Yes, it is! And on a 15+ year old PC, it works just fine for this. If it ain't broke, don't fix it. I even used to have my CNC lathe running with Mach 2 on an even older PC. (It broke, so I had to fix it.)

@@AndysMachines Latency of new computers, eg. Ryzen, is terrible. I had to use a garbage board with an ancient CPU to get low enough latency to output stable parallel port signals for stepper motor control with LinuxCNC.

Not sure if later versions of windows support the parallel port required with Mach 3 - Good old XP - reliable and basic to use !

I'm actually using a USB stepper controller board on this PC as it doesn't have a parallel port. Though in the past I've done it directly from the parallel port (maybe with windows 95 even?) This PC only runs Mach 3 and nothing else, XP boots very quickly and works great for this.

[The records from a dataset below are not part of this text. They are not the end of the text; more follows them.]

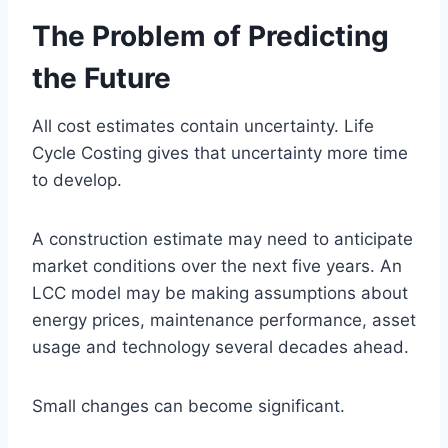
The Problem of Predicting
the Future
All cost estimates contain uncertainty. Life
Cycle Costing gives that uncertainty more time
to develop.
A construction estimate may need to anticipate
market conditions over the next five years. An
LCC model may be making assumptions about
energy prices, maintenance performance, asset
usage and technology several decades ahead.
Small changes can become significant.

To use Mach3 I have an old laptop running XP on my mill and a used cheap touchscreen laptop (Ebay) running W10 on my lathe. Both run through USB controller cards. The lathe had an old XP laptop for years but the keyboard died and so was replaced. Neither laptop connects to the Internet and are used as dedicated controllers and nothing else. Call me cheap if you want, I will take it as a compliment 😉

While Tubal Cain is undoubtedly one of the best machining teachers there is (on TH-cam and in print). I don't really like this method of making gears on a lathe. A better way is to hold the blank in the lathe spindle and use a cutter on a powered tool post spindle (the way Clickspring does it). Though both methods usually rely on having another gear with the same number (or multiple of) teeth to do the indexing, though it doesn't have to be the same size. Or if you don't have another gear you can make a disc with slots around the edge, but as Mr Pete says, if you can do that then you probably already have a mill and dividing head, so you might as well use those to make the gear.
If you add electronic indexing and a spindle lock to the lathe-spindle method then it becomes quite a fast and reliable way to make gears with a lathe.

@@AndysMachines I like the simplicity and lower part count of the lathe design, but its clearly incapable of making more complex gears. As an alternative to slotting around a disc's edge, drill holes around the circumference and use pin for indexing. The drill hole locations can be easily created using a cad program and then printing a paper template and gluing it to a disc blank. Given the cost of a stepper motor and the low torque requirements-- just enough to turn the blank, it's probably worth the little bit of effort to incorporate an electric motor. I would add a automatic spindle lock to reduce the load on the motor's holding torque.